I have tested this in the shell.
Now I want to update all database entries for the App model to get the github_stars
.
Since the data is changing frequently I know I can use celery to update the data frequently.
However, I don’t know how I would update all entries.
Can someone push me in the right direction?
Create a custom management command to iterate over all instances of App
, retrieve the stars for each instance, and save it.
I don’t know how frequently you want to do this, but Celery may not necessarily be your best choice.
1 Like
Thank you very much. Did not know about the custom command
yet.
For sake of completion here is my custom command:
from django.core.management.base import BaseCommand, CommandError
from hosted.models import App
from github import Github
class Command(BaseCommand):
help = 'Update all entries GitHub data '
def handle(self, *args, **options):
all_apps = App.objects.all()
for app in all_apps:
app.get_github_repo_data()
app.save()
self.stdout.write(self.style.SUCCESS('Successfully updated github data for app "%s"' % app.github_url))
I understand I can run this via cron
, systemd-timers
, etc to update the data.
However, I thought that celery would be a good candidate for this but I may have misunderstood.
Regarding the frequency:
I am not sure yet. Maybe daily will be a good interval, but that also depends on the rate limit by the GitHub API. Have to test this.

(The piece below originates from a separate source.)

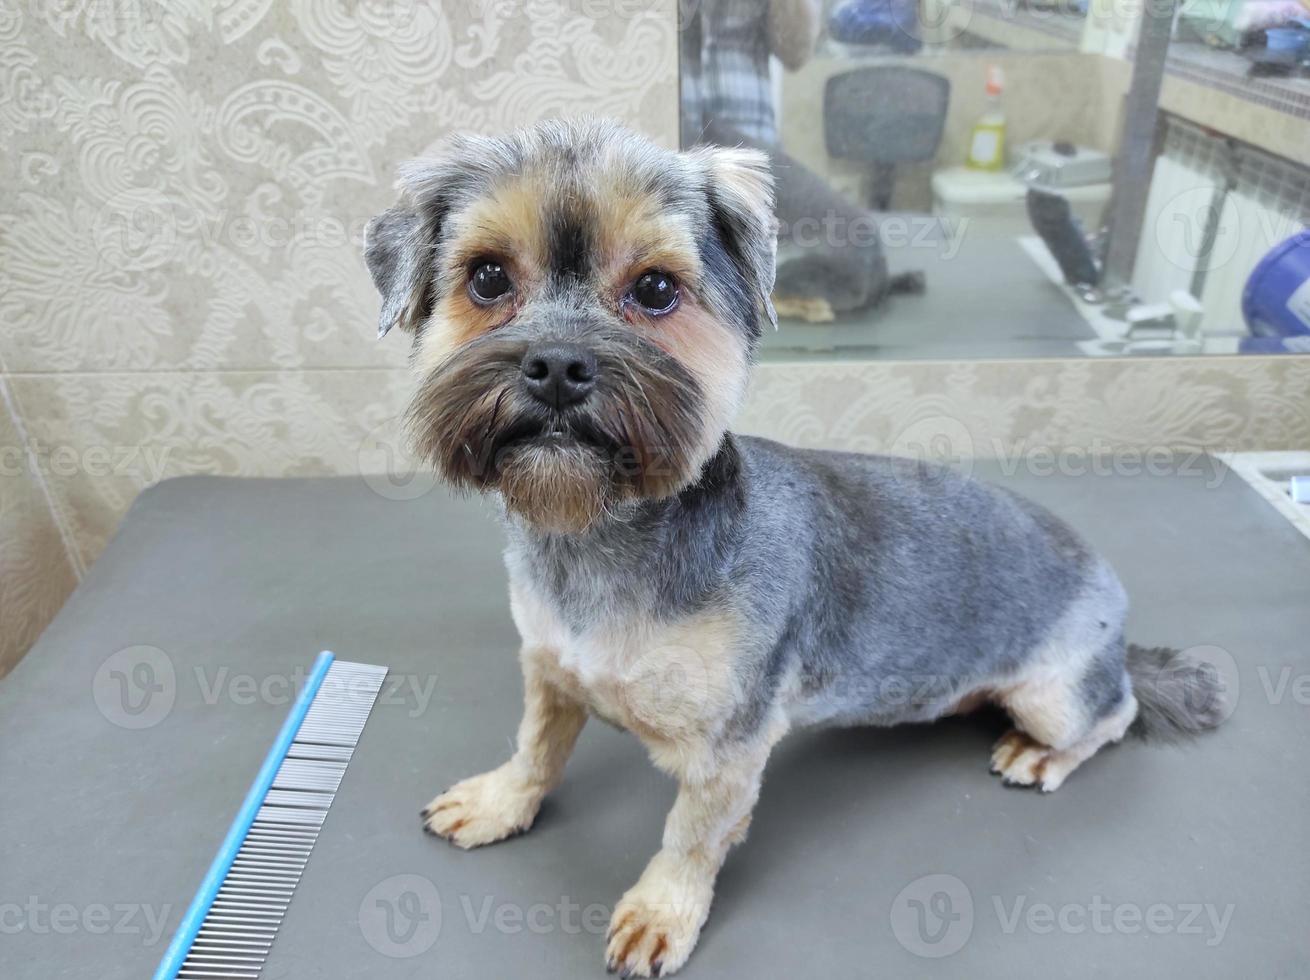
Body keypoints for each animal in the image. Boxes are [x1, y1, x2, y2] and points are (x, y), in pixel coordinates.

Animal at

Celery wouldn’t be my first choice for this unless I’m already using Celery
and beat
for other purposes.
Celery alone isn’t going to do it, you would also need to run the beat
process. So adding this to your system requires three new processes - the message broker (e.g. RabbitMQ or redis), the Celery worker task, and the Celery beat
task.
If you’re using Celery but not beat
, then you’re still adding the beat
task.
1 Like
I didn’t know I had to run beat
as well.
I am currently in no need of celery except for this GitHub data script.
I see your point about the overhead.
I am going to keep it simple with cron
for the first iteration.